Not many had heard of Lili Elbe before the release of ‘The Danish Girl’, both as a novel and movie. She owns her place in history and, in trusting her physical transition to the rudimentary surgical techniques of the early 20th Century, gave her life to live in the body she was always meant to live in.
As with most people in the early 20th century, Lili married in to a cisgender marriage with Gerda Gottlieb and they both worked as successful artists and illustrators. Lili was first able to express her true self when Gerda asked her to pose in stockings and heals to finish an art piece.
Moving to Paris so they could both live true to themselves, Lili as a woman and Gerda as a lesbian, throughout the 1920s Lili regularly presented as a woman particularly when entertaining guests in her house.
In 1930, Lili traveled to Germany to undergo experimental gender reassignment surgery which, at the time, was a process of multiple surgeries aiming to transplant female reproductive organs in to the person undergoing the reassignment.
At the time of Lili’s last surgery, her case was already a media sensation in central Europe. Later in the Autumn of 1930, Lili and Gerda’s marriage was invalidated in their home nation of Denmark and Lili was legally able to change her gender and name – including receiving a passport in her new name.
Lili was excited to undergo her fourth surgery in Germany to transplant a uterus and construct a vagina, as she had begun a relationship with a French art dealer and sincerely hoped to have children with him.
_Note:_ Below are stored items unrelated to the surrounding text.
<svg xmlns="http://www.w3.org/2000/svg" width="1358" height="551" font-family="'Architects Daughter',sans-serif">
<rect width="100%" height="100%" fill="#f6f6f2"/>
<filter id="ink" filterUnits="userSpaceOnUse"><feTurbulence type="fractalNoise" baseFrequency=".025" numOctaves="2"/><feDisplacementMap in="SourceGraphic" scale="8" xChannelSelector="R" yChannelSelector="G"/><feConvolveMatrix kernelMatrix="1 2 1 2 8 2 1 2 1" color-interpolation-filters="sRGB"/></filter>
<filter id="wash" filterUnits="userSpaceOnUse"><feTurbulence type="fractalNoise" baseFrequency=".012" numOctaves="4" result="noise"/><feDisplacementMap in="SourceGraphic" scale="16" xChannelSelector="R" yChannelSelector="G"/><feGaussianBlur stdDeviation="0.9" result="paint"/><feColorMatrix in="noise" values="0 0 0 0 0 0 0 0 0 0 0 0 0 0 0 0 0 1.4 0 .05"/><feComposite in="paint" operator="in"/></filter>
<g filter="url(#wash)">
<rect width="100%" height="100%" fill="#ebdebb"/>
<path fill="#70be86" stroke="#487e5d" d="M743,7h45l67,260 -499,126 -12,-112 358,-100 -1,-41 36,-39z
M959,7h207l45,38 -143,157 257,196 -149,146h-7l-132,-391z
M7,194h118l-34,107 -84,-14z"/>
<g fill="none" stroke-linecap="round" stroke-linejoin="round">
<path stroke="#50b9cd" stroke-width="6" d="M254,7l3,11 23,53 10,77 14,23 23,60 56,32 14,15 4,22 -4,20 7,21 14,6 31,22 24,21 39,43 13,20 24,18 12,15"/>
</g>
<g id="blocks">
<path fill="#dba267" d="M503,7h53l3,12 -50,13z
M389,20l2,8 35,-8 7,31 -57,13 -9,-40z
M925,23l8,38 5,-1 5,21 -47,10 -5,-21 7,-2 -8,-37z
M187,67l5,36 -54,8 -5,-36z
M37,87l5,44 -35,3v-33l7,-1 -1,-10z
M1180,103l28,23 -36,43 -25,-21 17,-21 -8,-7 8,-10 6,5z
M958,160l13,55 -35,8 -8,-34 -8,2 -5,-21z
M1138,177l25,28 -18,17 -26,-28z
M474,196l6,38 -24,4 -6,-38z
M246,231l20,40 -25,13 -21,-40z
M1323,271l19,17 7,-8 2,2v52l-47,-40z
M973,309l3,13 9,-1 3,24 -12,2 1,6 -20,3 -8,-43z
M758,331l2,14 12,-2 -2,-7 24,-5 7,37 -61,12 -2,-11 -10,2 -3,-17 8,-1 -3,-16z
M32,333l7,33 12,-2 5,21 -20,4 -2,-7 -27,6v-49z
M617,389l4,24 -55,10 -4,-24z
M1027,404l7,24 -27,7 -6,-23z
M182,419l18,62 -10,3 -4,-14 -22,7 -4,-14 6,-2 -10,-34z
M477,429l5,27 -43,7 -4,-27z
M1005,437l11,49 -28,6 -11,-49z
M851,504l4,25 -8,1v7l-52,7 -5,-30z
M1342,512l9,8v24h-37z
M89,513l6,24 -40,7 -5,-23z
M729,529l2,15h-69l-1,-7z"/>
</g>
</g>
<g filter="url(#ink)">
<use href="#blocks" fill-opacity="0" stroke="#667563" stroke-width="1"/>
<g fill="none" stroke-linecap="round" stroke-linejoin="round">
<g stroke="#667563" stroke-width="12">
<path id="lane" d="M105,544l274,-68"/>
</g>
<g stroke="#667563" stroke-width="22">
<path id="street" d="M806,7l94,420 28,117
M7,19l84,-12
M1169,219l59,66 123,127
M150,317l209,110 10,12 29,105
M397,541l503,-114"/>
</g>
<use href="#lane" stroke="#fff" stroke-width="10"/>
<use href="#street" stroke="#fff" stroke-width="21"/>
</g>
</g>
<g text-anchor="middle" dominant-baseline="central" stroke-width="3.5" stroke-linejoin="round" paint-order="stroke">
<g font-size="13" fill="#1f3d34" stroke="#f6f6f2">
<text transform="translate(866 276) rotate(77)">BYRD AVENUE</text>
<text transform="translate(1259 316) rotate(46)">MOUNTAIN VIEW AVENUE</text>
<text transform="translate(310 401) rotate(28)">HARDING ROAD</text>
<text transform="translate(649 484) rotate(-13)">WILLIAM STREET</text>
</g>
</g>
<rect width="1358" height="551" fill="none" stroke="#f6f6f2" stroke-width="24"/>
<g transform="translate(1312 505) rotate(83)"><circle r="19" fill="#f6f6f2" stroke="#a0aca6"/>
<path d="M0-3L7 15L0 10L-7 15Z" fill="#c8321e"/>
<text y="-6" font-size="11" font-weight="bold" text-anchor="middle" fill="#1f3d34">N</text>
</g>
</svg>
Unfortunately Lili died of cardiac arrest caused by an infection due to her immune system rejecting the transplant and her dream of becoming a mother was never realized.
Why is Lili’s story so relevant to today? It is a struggle heard time and time again by our brothers and sisters born in to the wrong body. Self-identification is so much more than physicality but in appearing to the world on the outside as you feel on the inside instills a sense of completeness that so many cisgender people take for granted and can never understand.
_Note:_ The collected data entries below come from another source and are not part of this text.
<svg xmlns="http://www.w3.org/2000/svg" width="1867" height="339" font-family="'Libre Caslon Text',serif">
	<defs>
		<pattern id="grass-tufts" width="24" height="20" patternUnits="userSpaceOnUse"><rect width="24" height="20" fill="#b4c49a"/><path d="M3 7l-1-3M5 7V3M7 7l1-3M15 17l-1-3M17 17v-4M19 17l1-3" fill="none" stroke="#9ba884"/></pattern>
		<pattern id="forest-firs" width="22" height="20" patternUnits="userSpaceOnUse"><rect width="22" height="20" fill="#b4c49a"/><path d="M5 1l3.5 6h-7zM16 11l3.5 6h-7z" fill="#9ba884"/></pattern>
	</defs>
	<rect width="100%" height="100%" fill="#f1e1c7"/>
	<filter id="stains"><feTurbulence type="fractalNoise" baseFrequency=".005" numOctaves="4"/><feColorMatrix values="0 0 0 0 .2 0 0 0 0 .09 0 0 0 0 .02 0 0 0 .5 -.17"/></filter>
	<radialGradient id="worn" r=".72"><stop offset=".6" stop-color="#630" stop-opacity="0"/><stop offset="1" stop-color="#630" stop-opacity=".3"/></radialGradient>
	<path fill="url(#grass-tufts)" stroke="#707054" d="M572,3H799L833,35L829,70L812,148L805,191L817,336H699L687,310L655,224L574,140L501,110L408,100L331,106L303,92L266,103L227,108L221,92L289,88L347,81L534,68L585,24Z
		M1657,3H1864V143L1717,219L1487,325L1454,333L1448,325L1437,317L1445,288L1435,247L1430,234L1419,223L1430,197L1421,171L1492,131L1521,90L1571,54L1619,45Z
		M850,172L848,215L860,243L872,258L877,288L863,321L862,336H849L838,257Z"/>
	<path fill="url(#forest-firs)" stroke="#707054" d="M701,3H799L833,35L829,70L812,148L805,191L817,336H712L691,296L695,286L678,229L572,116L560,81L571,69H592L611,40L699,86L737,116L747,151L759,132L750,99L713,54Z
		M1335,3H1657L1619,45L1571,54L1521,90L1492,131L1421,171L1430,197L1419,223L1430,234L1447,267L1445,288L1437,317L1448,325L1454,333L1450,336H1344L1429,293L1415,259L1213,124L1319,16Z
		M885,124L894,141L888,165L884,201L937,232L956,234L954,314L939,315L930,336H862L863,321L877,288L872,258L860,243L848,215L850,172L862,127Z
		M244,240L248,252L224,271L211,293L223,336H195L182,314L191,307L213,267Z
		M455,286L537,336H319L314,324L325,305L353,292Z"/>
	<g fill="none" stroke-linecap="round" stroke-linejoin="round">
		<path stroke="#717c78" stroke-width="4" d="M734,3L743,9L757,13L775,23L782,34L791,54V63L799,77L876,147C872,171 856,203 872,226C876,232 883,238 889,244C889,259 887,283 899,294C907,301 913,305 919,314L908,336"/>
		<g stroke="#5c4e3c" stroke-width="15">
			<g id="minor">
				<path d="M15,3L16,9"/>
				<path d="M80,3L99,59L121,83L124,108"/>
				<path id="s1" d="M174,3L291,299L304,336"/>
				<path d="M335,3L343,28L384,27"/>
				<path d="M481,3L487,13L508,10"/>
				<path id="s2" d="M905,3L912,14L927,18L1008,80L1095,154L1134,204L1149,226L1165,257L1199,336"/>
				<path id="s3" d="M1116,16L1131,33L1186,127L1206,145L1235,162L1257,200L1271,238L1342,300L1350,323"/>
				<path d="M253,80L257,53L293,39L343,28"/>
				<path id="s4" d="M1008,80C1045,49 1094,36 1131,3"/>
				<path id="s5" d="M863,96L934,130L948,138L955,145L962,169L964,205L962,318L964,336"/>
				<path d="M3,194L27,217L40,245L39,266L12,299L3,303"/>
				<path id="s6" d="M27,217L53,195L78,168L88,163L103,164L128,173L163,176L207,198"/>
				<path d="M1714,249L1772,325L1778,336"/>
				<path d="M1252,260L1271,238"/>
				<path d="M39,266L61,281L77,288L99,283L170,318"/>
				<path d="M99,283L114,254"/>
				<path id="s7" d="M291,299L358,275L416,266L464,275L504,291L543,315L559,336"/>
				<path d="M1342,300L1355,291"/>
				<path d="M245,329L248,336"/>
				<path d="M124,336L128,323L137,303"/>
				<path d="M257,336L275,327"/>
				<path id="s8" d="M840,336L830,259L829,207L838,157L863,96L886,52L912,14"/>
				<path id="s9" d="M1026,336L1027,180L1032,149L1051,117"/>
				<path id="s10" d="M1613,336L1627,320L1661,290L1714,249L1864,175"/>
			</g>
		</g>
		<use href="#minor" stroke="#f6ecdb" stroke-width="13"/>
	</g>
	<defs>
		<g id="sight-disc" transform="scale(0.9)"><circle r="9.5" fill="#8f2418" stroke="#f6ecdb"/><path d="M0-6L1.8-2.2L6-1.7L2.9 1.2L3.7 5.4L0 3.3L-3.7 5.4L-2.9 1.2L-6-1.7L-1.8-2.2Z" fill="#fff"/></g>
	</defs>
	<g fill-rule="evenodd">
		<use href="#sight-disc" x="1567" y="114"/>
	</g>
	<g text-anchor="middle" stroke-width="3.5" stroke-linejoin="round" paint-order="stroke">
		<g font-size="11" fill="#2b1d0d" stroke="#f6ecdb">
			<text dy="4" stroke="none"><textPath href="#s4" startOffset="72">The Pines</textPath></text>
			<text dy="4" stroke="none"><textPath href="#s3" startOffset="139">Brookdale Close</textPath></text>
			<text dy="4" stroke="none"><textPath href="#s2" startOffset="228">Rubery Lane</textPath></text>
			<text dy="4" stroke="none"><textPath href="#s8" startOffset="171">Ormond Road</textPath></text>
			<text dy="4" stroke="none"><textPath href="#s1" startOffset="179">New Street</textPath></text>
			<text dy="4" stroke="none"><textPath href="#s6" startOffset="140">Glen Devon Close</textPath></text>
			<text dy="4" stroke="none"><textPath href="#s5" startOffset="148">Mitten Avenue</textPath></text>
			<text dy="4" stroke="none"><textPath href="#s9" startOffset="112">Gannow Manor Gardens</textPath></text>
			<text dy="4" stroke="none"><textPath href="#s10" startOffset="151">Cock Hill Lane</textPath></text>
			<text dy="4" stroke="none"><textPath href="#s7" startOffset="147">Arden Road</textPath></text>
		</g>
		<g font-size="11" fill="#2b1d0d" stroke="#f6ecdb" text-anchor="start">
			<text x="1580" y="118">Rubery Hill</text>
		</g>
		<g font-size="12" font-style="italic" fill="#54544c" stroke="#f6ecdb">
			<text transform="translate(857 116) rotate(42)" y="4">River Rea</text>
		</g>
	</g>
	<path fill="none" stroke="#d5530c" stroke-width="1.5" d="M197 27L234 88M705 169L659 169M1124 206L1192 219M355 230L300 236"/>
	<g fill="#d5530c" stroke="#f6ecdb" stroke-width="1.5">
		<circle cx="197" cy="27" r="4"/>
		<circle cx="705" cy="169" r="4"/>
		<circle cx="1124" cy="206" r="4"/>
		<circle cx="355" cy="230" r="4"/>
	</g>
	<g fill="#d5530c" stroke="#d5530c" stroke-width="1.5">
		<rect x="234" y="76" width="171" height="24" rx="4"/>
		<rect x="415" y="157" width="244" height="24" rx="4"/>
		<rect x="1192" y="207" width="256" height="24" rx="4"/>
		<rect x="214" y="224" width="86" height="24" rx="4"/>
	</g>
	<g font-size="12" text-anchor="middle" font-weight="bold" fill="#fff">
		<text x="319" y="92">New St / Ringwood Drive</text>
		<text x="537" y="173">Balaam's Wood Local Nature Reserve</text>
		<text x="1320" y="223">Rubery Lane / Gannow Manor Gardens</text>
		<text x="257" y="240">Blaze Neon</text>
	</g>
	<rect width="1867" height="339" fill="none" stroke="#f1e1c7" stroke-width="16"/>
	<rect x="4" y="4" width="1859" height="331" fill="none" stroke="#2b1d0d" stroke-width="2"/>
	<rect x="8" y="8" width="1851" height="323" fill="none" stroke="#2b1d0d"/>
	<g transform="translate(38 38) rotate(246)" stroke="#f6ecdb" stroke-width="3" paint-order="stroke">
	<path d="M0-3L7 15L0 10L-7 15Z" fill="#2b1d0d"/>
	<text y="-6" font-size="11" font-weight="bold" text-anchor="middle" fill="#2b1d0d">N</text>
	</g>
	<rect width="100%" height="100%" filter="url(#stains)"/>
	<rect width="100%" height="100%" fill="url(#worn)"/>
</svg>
Lili’s story is one of inspiration. A story not of politics and endless battles for Trans Rights across the world, but one of acceptance of a loving wife and companion, one of doctors with the desire to further the understanding of transgender people and what they could do to help, and one of staying true to yourself – wherever you fit in this turbulent world.
Lili has a place in history already but we now are on the cusp of making great changes in Trans Rights and marking our own place in history – the opportunity can not be missed.